**LISTED RECORDS**.

···

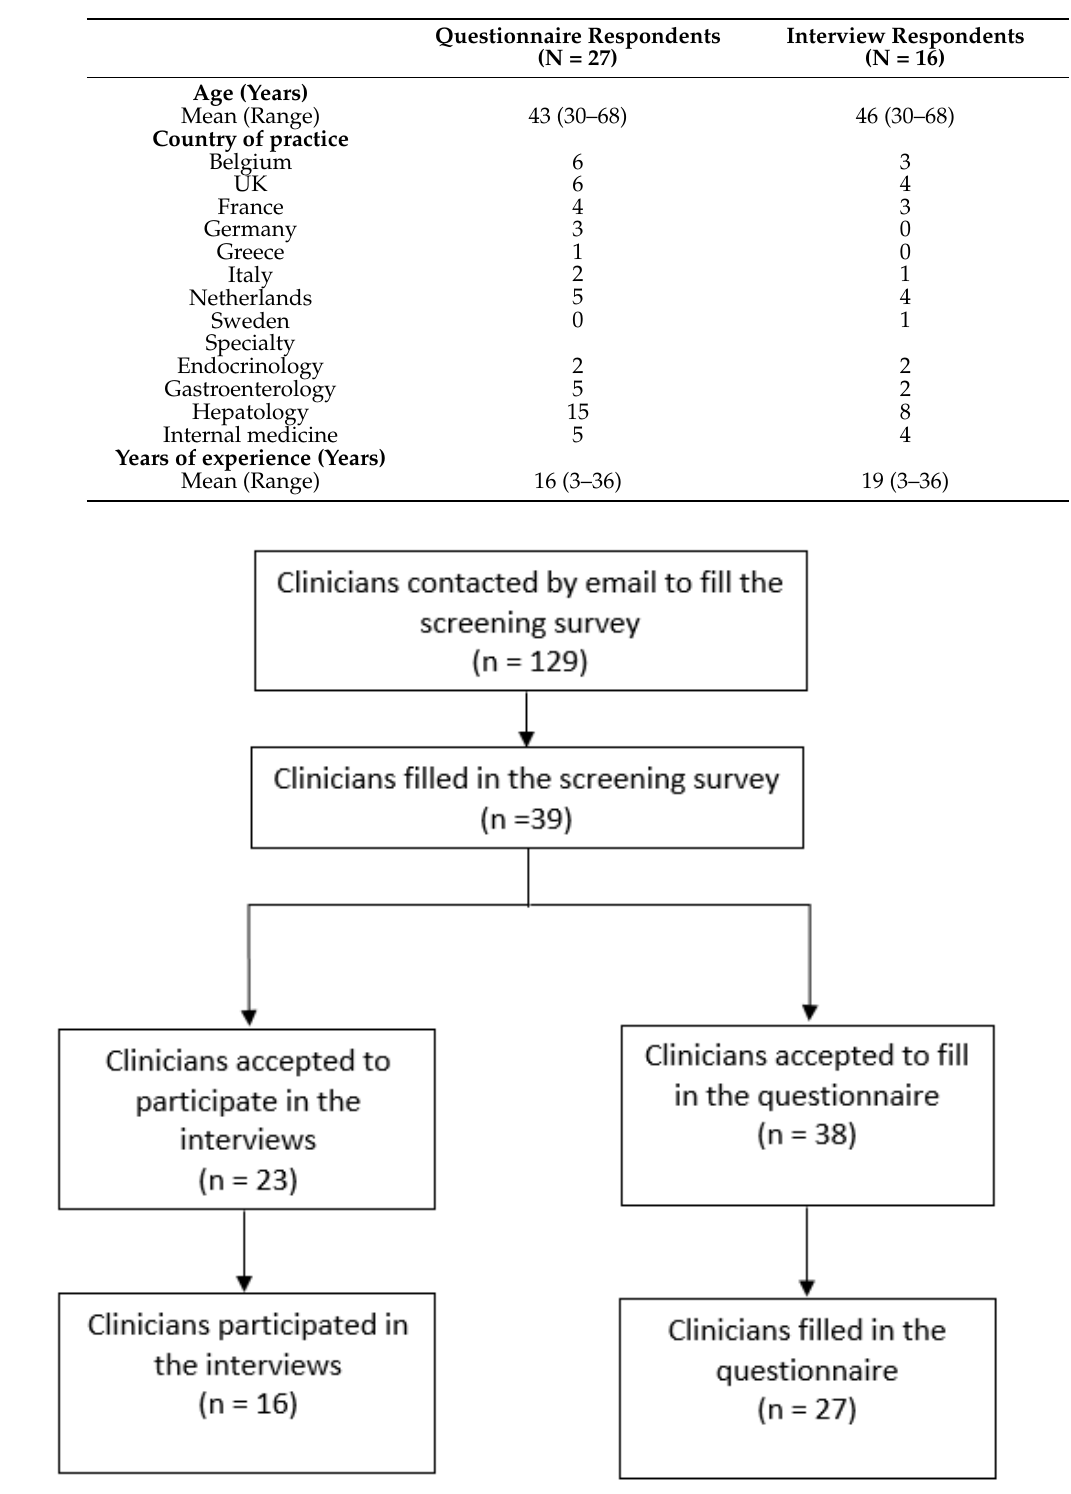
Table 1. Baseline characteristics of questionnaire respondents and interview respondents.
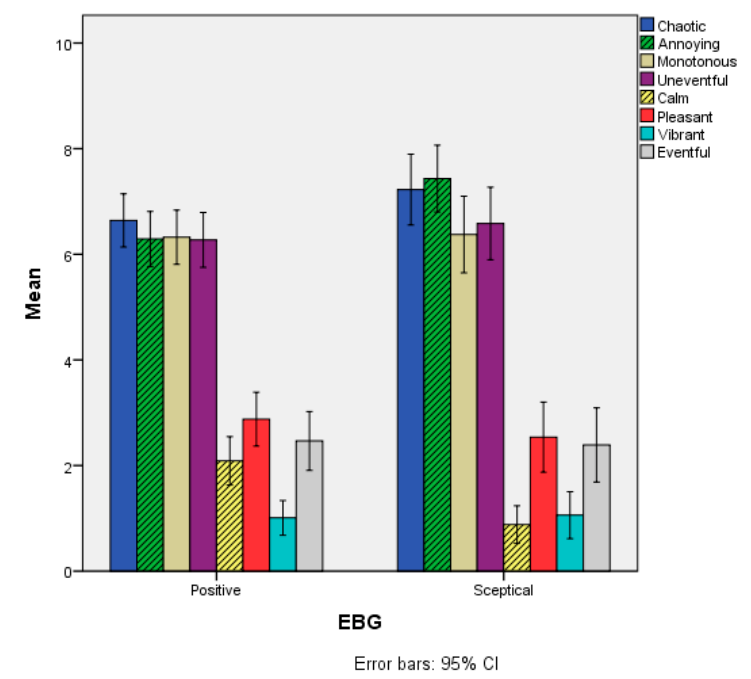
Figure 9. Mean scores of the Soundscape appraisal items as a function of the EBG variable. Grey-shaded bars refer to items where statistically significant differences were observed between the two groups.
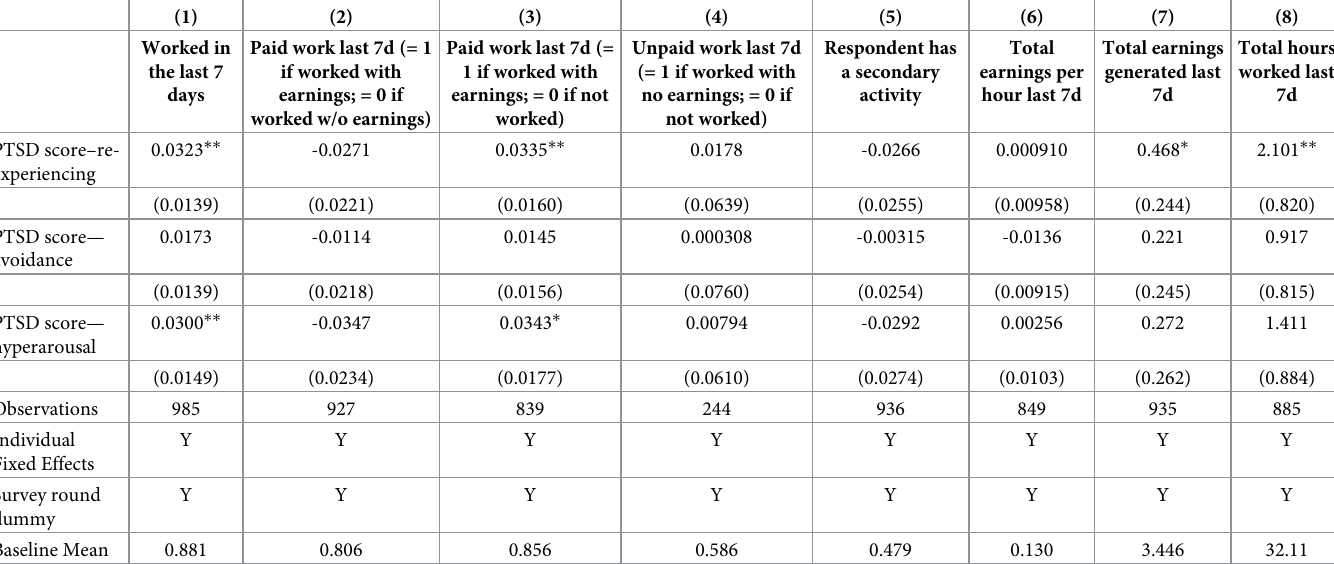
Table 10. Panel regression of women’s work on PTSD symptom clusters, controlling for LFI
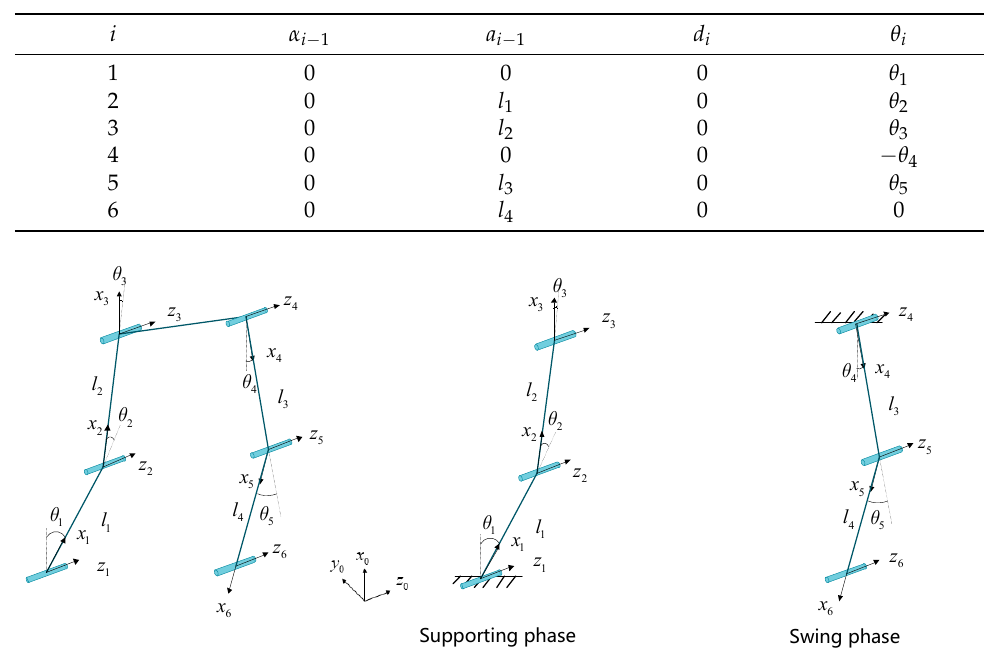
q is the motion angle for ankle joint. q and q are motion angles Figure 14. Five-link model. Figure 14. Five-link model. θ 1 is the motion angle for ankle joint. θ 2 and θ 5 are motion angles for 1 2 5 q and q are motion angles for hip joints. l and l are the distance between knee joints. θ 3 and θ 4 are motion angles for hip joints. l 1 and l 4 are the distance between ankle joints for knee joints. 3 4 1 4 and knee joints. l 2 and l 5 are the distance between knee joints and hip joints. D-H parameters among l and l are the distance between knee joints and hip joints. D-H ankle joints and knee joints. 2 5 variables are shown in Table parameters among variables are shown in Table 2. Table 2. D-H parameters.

···

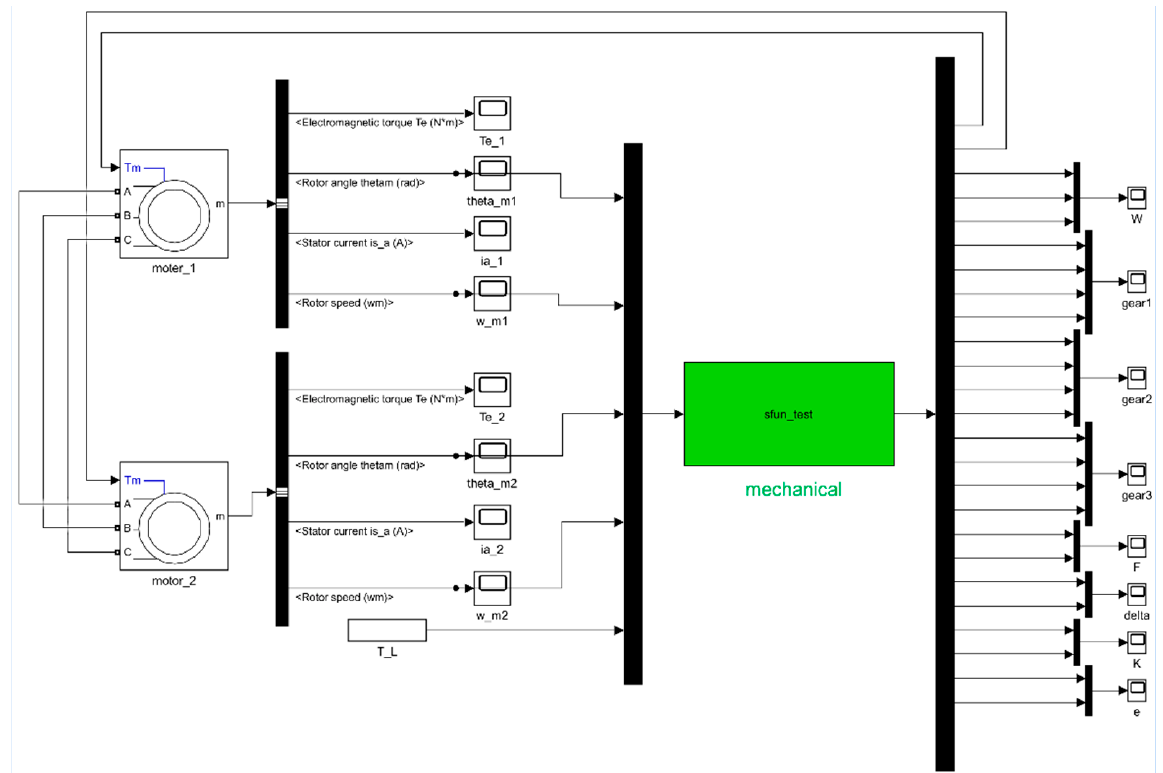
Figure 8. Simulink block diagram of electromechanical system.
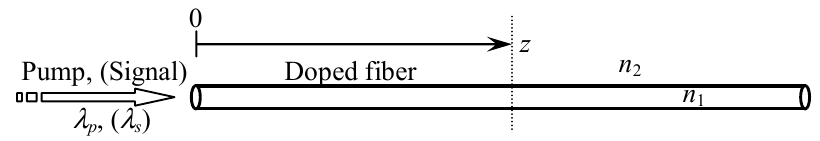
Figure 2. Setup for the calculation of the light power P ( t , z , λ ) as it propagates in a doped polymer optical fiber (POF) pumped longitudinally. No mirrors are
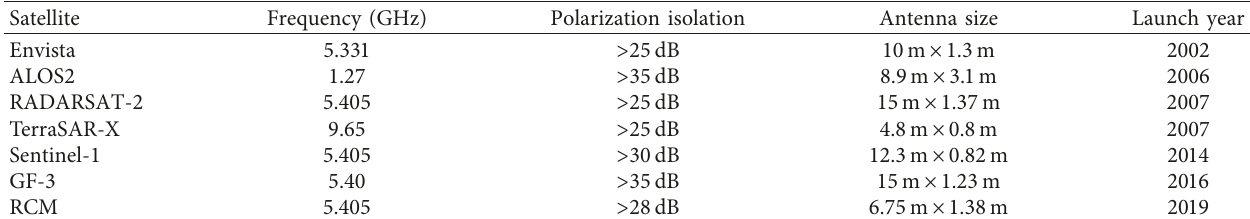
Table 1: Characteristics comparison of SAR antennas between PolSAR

···

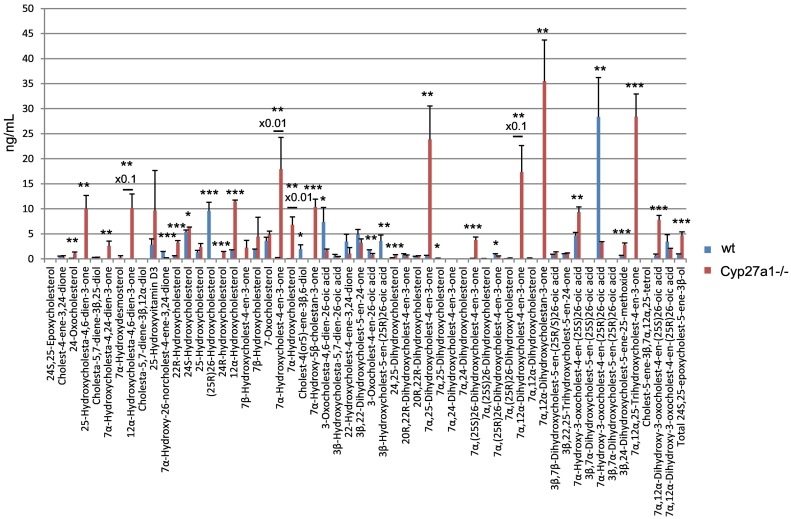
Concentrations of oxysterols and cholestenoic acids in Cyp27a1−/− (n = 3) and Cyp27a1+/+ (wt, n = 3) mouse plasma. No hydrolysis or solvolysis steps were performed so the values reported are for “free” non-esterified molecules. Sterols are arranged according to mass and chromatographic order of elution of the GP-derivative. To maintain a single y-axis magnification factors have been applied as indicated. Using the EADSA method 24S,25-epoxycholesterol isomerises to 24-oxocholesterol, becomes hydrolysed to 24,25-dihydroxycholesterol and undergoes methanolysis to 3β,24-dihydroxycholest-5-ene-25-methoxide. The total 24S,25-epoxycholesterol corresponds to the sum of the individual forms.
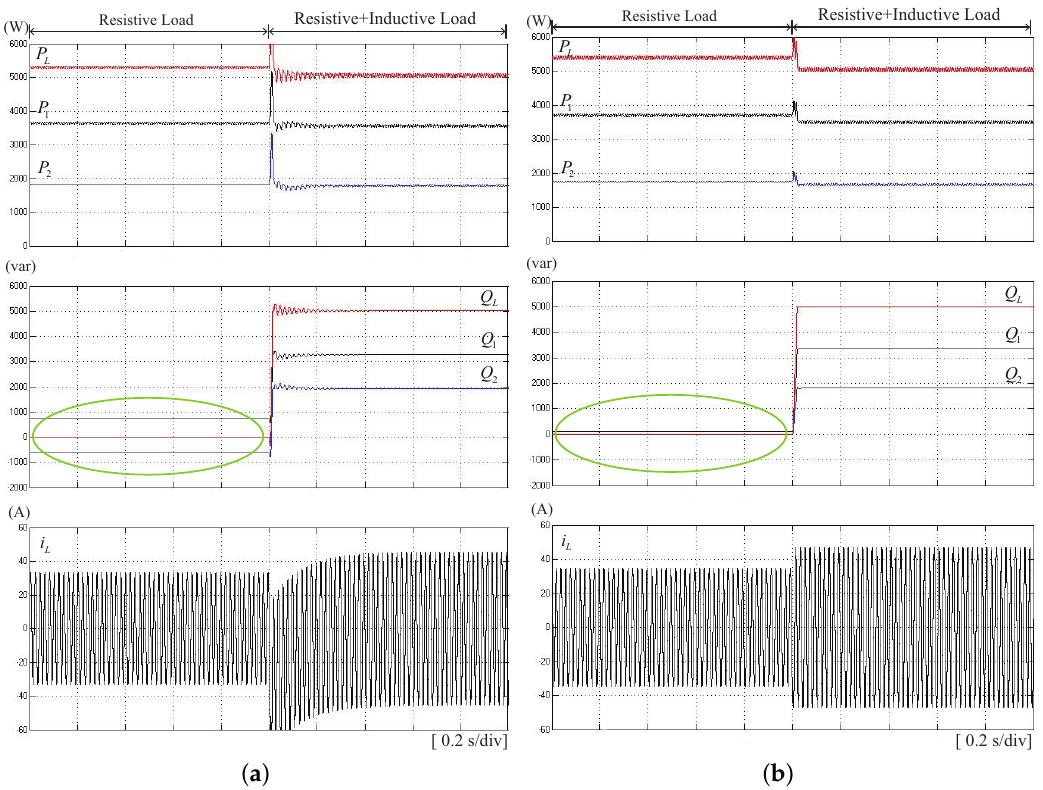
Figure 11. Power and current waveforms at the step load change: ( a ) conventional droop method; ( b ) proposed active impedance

···

**WHAT YOU WILL DO**.
Only the lines above from the one with "Table 1. Baseline" to the one with "Table 10. Panel" should be printed, both included and exactly as written; no picture belongs in the copy.

**TASK OUTPUT**.
Table 1. Baseline characteristics of questionnaire respondents and interview respondents.
Figure 9. Mean scores of the Soundscape appraisal items as a function of the EBG variable. Grey-shaded bars refer to items where statistically significant differences were observed between the two groups.
Table 10. Panel regression of women’s work on PTSD symptom clusters, controlling for LFI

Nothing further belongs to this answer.